Saved data entries:
::::::::::

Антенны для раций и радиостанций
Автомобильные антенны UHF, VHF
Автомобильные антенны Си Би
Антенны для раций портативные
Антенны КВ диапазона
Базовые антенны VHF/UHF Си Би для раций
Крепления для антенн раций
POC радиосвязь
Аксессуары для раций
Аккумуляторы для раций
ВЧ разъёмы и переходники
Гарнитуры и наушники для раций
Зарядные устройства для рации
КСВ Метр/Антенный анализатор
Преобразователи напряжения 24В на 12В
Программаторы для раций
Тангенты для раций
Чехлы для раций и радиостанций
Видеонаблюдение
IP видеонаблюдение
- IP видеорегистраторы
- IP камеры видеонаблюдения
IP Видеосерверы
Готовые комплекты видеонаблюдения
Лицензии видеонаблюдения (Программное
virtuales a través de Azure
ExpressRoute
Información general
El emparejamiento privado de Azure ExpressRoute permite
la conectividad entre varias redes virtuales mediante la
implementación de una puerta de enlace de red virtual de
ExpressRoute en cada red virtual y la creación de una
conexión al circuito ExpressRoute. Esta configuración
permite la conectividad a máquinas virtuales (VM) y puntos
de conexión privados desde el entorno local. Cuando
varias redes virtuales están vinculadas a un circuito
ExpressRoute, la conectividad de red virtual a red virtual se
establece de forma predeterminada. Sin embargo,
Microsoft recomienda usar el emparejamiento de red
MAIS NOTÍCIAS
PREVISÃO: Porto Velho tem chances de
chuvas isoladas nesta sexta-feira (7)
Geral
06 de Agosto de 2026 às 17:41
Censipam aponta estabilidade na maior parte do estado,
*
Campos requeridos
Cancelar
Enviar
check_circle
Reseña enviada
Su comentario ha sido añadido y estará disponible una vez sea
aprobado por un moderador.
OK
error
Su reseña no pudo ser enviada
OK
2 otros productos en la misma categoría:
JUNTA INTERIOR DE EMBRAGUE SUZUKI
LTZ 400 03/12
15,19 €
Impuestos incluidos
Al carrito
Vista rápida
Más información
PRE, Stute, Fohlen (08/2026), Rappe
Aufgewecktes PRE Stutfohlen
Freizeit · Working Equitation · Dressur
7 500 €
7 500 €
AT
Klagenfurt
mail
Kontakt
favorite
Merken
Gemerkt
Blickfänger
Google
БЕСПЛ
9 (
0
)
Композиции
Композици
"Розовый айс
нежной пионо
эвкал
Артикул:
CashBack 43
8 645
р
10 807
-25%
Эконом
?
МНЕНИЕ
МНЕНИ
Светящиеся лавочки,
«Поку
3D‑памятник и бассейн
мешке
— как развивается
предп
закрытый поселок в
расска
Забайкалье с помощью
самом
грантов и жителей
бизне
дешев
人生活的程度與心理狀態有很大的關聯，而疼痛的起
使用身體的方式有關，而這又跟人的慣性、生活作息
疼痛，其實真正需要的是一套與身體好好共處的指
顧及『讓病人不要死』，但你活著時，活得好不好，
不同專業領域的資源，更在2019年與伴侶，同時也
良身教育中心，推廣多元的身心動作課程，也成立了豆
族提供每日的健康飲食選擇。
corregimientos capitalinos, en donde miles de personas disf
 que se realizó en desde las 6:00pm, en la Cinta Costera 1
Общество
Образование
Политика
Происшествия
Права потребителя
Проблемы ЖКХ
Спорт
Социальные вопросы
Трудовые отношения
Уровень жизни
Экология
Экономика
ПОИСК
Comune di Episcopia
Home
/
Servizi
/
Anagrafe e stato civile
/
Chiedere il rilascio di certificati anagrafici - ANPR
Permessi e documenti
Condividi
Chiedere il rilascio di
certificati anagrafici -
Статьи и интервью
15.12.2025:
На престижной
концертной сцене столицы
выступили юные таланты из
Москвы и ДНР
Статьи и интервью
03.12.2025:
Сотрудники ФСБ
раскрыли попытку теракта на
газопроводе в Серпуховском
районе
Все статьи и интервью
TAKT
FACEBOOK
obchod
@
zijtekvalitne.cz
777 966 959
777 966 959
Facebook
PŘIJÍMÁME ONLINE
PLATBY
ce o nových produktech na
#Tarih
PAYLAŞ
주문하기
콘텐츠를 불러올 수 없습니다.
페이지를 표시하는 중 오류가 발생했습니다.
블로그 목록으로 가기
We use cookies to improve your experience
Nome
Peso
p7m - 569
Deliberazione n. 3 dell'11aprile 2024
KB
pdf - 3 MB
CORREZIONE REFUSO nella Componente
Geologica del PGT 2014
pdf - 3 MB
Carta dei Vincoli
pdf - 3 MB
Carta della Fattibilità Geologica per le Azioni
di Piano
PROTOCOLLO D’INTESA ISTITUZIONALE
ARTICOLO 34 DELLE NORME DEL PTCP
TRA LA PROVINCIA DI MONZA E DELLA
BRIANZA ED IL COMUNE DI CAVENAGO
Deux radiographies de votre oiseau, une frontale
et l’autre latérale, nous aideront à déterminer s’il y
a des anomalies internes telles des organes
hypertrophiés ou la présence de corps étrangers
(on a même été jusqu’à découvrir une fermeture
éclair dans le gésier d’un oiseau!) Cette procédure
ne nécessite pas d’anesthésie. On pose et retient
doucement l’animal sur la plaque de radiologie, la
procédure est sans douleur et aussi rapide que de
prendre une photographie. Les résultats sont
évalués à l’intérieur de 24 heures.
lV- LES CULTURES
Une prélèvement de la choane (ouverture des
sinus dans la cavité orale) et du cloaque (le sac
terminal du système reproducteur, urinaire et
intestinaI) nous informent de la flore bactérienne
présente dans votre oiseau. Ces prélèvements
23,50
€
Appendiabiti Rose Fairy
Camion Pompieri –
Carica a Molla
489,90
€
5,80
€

::::::::::

» What the task asks: The lines from the first of the entries through the line holding "Su comentario ha" are to be restated word for word, and no others.

» Expected output:
Антенны для раций и радиостанций
Автомобильные антенны UHF, VHF
Автомобильные антенны Си Би
Антенны для раций портативные
Антенны КВ диапазона
Базовые антенны VHF/UHF Си Би для раций
Крепления для антенн раций
POC радиосвязь
Аксессуары для раций
Аккумуляторы для раций
ВЧ разъёмы и переходники
Гарнитуры и наушники для раций
Зарядные устройства для рации
КСВ Метр/Антенный анализатор
Преобразователи напряжения 24В на 12В
Программаторы для раций
Тангенты для раций
Чехлы для раций и радиостанций
Видеонаблюдение
IP видеонаблюдение
- IP видеорегистраторы
- IP камеры видеонаблюдения
IP Видеосерверы
Готовые комплекты видеонаблюдения
Лицензии видеонаблюдения (Программное
virtuales a través de Azure
ExpressRoute
Información general
El emparejamiento privado de Azure ExpressRoute permite
la conectividad entre varias redes virtuales mediante la
implementación de una puerta de enlace de red virtual de
ExpressRoute en cada red virtual y la creación de una
conexión al circuito ExpressRoute. Esta configuración
permite la conectividad a máquinas virtuales (VM) y puntos
de conexión privados desde el entorno local. Cuando
varias redes virtuales están vinculadas a un circuito
ExpressRoute, la conectividad de red virtual a red virtual se
establece de forma predeterminada. Sin embargo,
Microsoft recomienda usar el emparejamiento de red
MAIS NOTÍCIAS
PREVISÃO: Porto Velho tem chances de
chuvas isoladas nesta sexta-feira (7)
Geral
06 de Agosto de 2026 às 17:41
Censipam aponta estabilidade na maior parte do estado,
*
Campos requeridos
Cancelar
Enviar
check_circle
Reseña enviada
Su comentario ha sido añadido y estará disponible una vez sea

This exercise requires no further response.